以前紹介した台中に焦点を当てた「手繪台中日和」という本。台中在住のイラストレーターが地元の住人目線で可愛いイラストとともに台中という街を紹介しています。日本の旅行本で取り上げられるような内容とは違って、地元の人しか知らないようなローカルな情報が満載で台中好きとしては非常に嬉しい1冊。今回、幸いにも著者であるFanyuさん本人にお会いする機会が得られたのでインタビューをお願いしてみました。
目次
手繪台中日和について
「手繪台中日和」は台中在住のイラストレーターであるFanyuさんによる台中を紹介した本。台中のお店や料理、台中で働く人々のインタビューなどが可愛いイラストを中心に地元に住む人の目線で描かれています。ガイドブックとは一味違った、台中という街の雰囲気がリアルに伝わってくる1冊です。
Fanyuさんにインタビュー
一時期を台北で過ごした後、再び故郷の台中へ
-Fanyuさんは生まれ、育ちともに台中なのですか?
Fanyu:実は生まれは鹿港(注1)なんです。5才まで鹿港で過ごしその後台中へ引っ越しました。
注1 彰化県の都市。
-あ、そうだったんですか。その後はずっと台中に?
Fanyu:いえ、高校まで・・・なので18歳まで台中にいたんですが卒業後台北の大学へ進学しました。その後台北で就職したので10年ほど台北にいました。

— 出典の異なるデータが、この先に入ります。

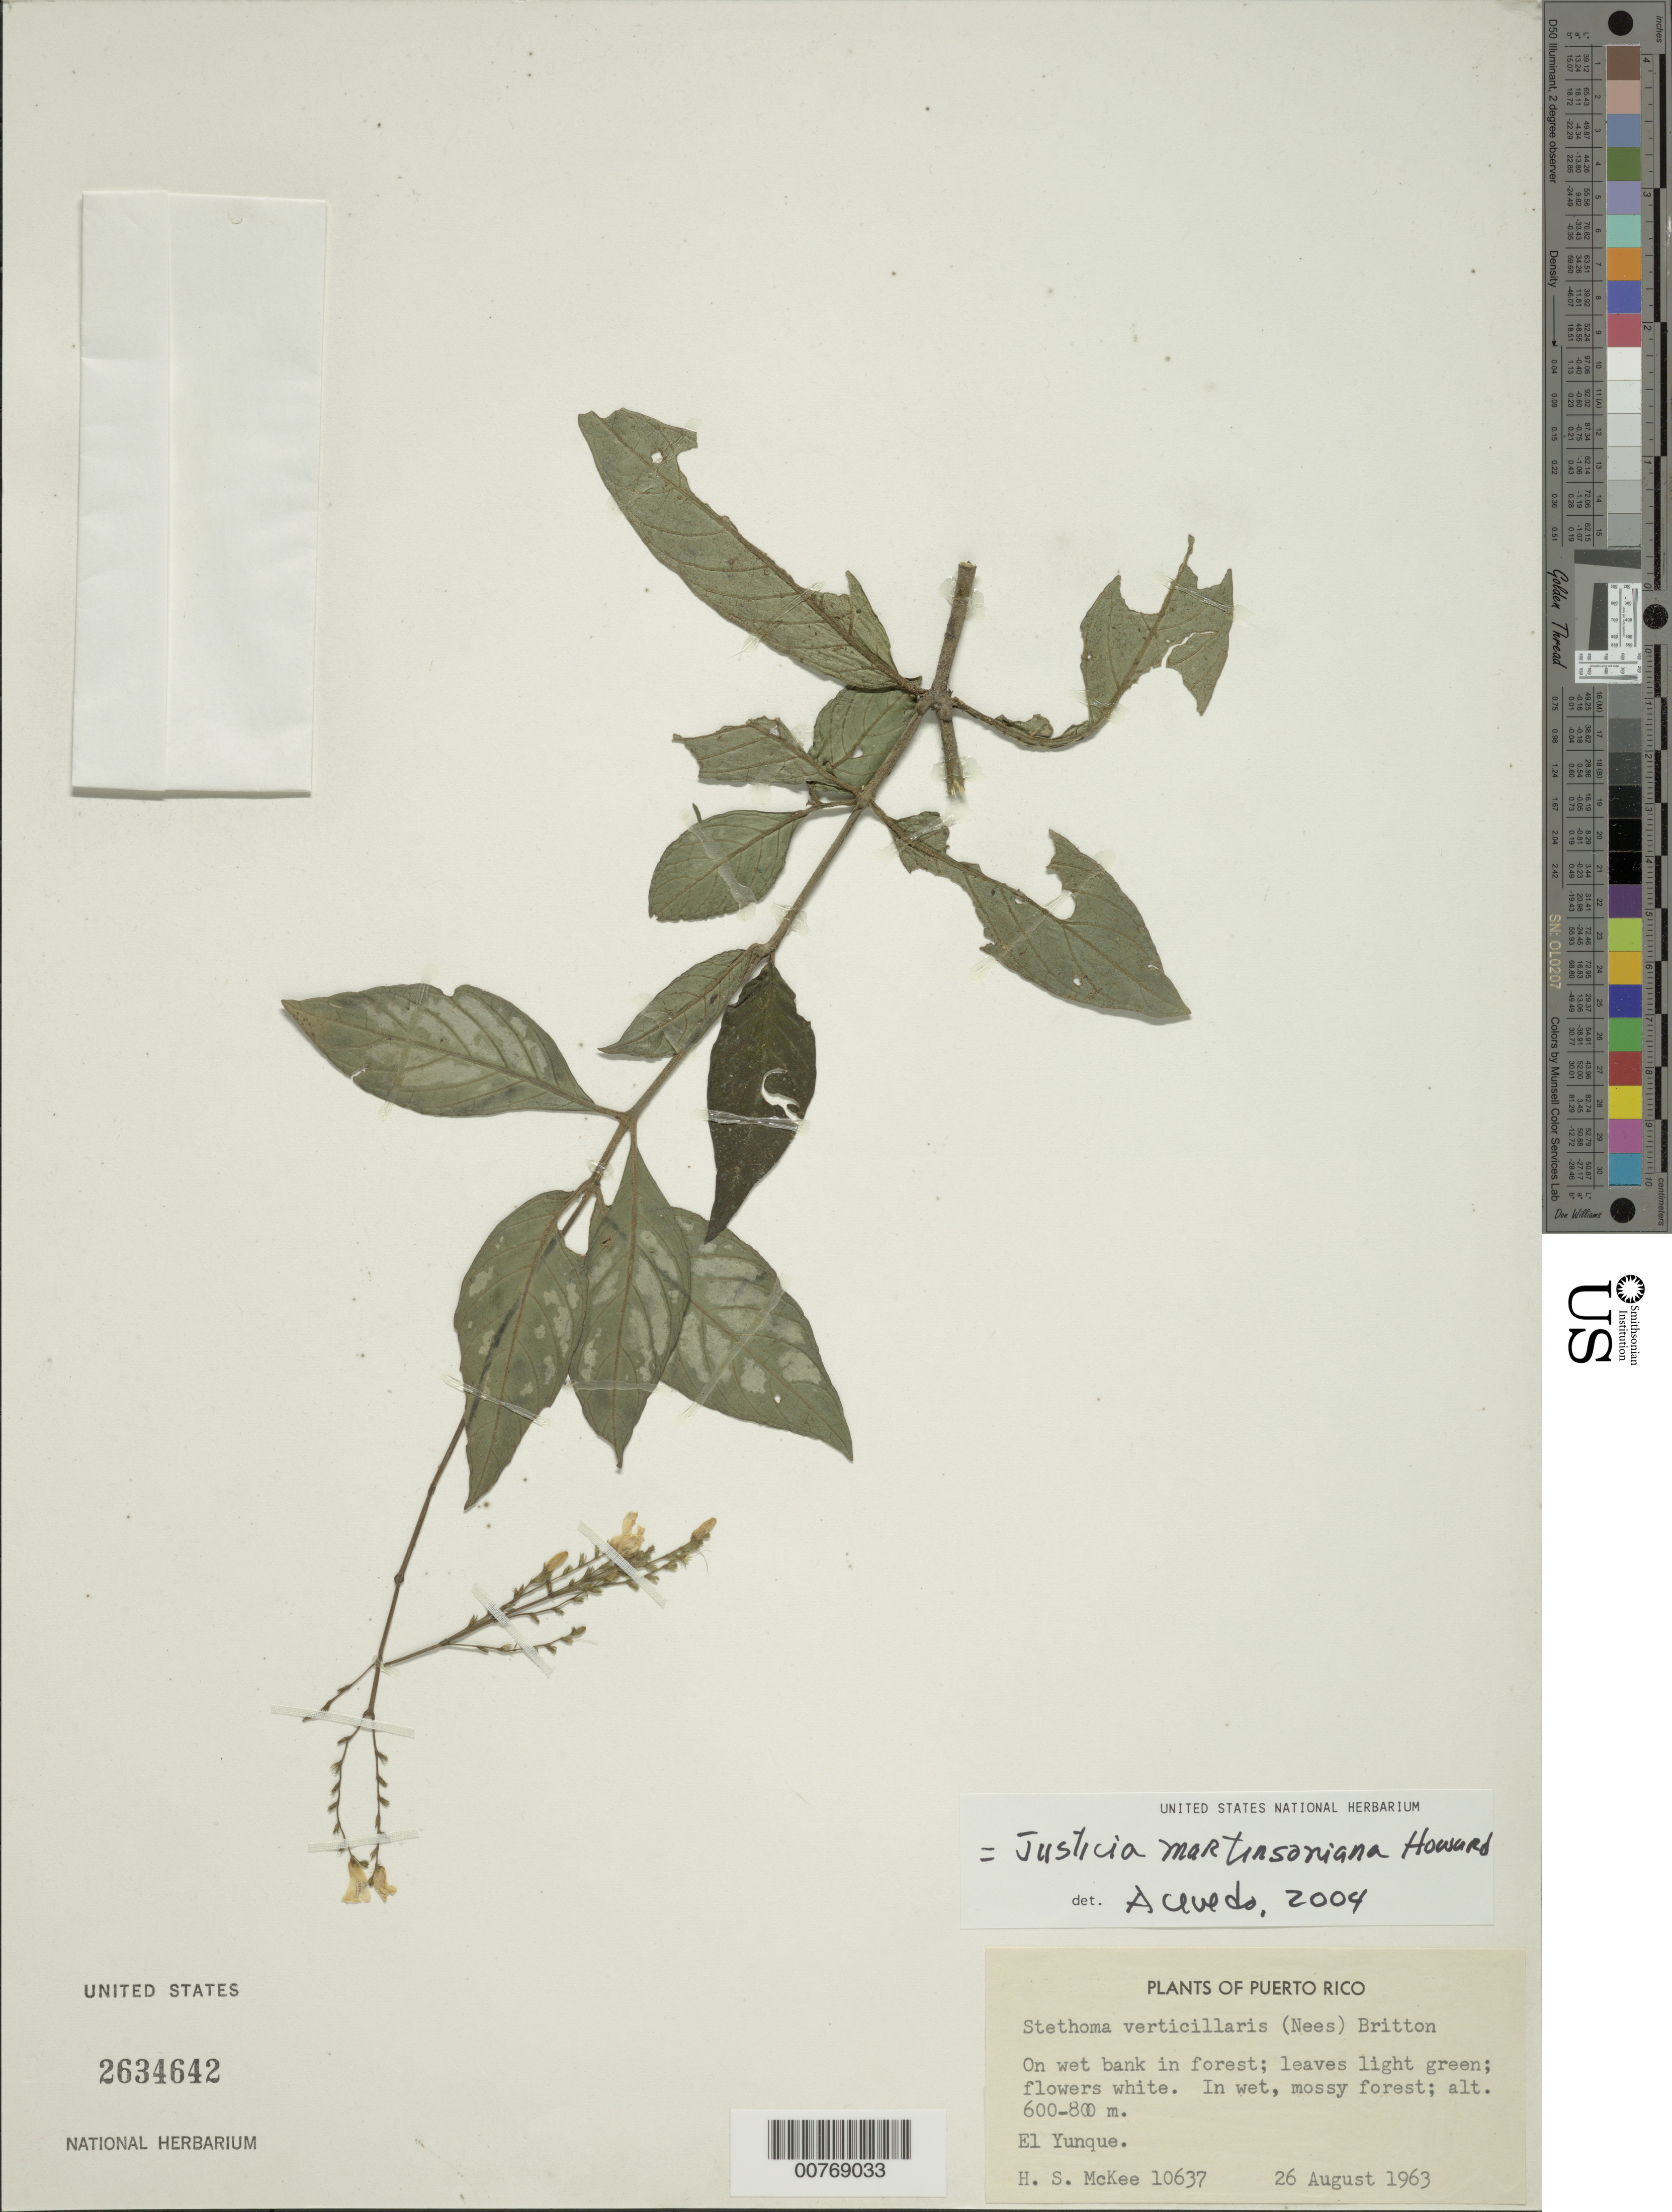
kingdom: Plantae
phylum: Tracheophyta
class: Magnoliopsida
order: Lamiales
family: Acanthaceae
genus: Justicia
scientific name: Justicia martinsoniana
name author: R.A. Howard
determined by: Acevedo-Rodríguez, P., (BOT), Smithsonian Institution - National Museum of Natural History (UNITED STATES)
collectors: H. S. McKee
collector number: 10637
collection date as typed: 26 Aug 1963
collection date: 1963-08-26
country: Puerto Rico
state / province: Río Grande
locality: El Yunque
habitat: Wet bank in forest, mosst forest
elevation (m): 600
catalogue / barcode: US 2634642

-え? ってことは台中にいた時期はそれほど長くないんですね。
Fanyu:そうなんです。4年前、2014年に台中へ戻ってきました。
-大学ではデザインというか、絵の勉強を?
Fanyu:いえ、ビジネスを専攻してました(笑)。
-あ、そうなんですね(笑)。
Fanyu:はい、イラストはあくまで趣味でした。
-台北ではどんな仕事をしていたんですか?
Fanyu:誠品(注2)や好,丘(注3)で働いていました。
注2 誠品書店をはじめとする誠品グループ(Eslite)。
注3 四四南村にあるカフェ。
手繪台中日和を含めた4冊の手繪シリーズを出版
※画像はFanyu Diaryより引用
-絵を描き始めたのはいつからですか?
Fanyu:それは・・・小さい頃から。たぶんほとんどの人がそうだと思います(笑)。
-確かにそうですね(笑)。本格的にイラストを描き始めたのはいつ頃からなんですか?
Fanyu:学生の頃から日記とか旅行に行った時のイラストを描いていたんですが、友人に勧められてイラストの日記をWebにアップするようになったんです。その後、ある出版社の人がそれを見て、それが本を出すきっかけだったんです。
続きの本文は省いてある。